I recommended she get a new computer, but, that being just my opinion, I also looked up Yahoo! tech support, so she could consult more advanced minds than mine. She called back ten minutes later. "They couldn't help." I gave her Dell's support number. Ten minutes later, nobody called. I thought I was off the hook.

The next day, the computer showed up at my desk. Buzz brought it in. He didn't leave a note, though. I realized it was his computer because, two minutes after I walked in the door, our office manager handed me a slip of paper showing me the model of computer Buzz had taken home from the office. They matched. On the minus side, the problem would not go away. On the plus, I might be able to fix the problem just by re-seating the modem.

I couldn't fix the problem. Was it the modem driver? Well? Aztech, the modem maker with the name adorably combining technology with bloody sun god worship, had drivers for Windows 2000, but only for New Zealand.
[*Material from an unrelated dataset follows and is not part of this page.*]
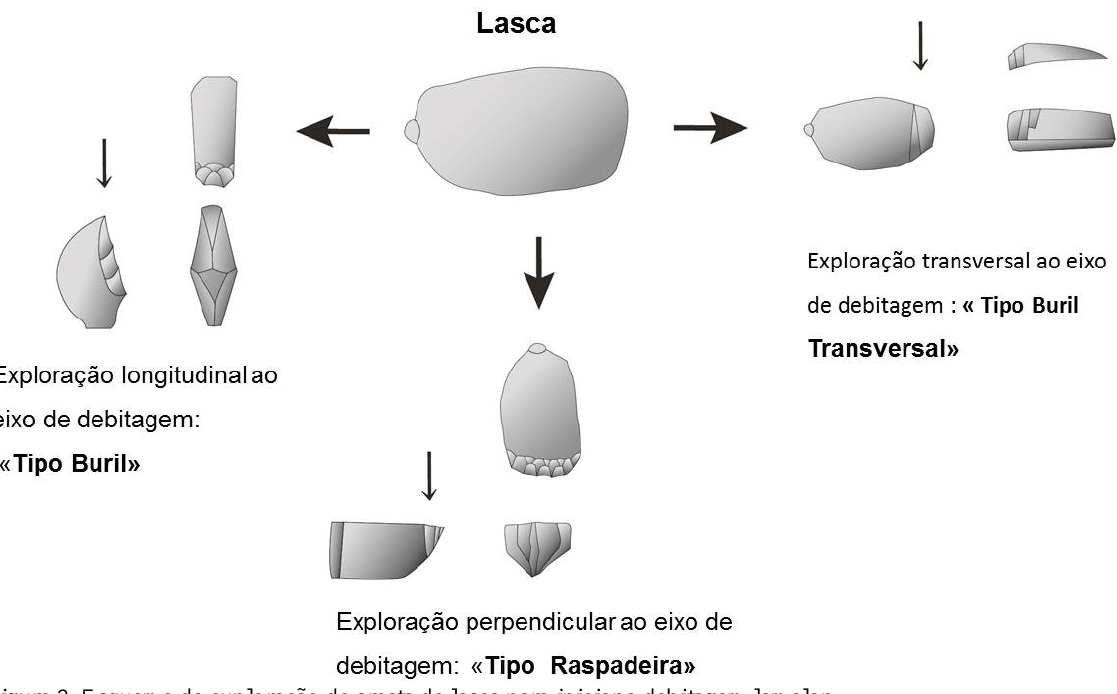
Figura 2. Esquema de exploração de aresta de lasca para iniciar a debitagem lamelar. Figure 2. Schematic drawing showing exploitation of the flake edge to start bladelet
Installing them kind of fixed the problem, at least until I tried to dial out. No dice. I looked up other access numbers. The computer made "faxing" noises, but fell shy of handshaking and acknowledging username and password. I installed the XP modem driver for US computers. Yahoo! still hated me.

"You're going to have to get another computer," I said for the second time.

He stared at me. "So, what are you saying?"

Nothing hurts more than losing a patient. Except losing your patience. That sucks, too.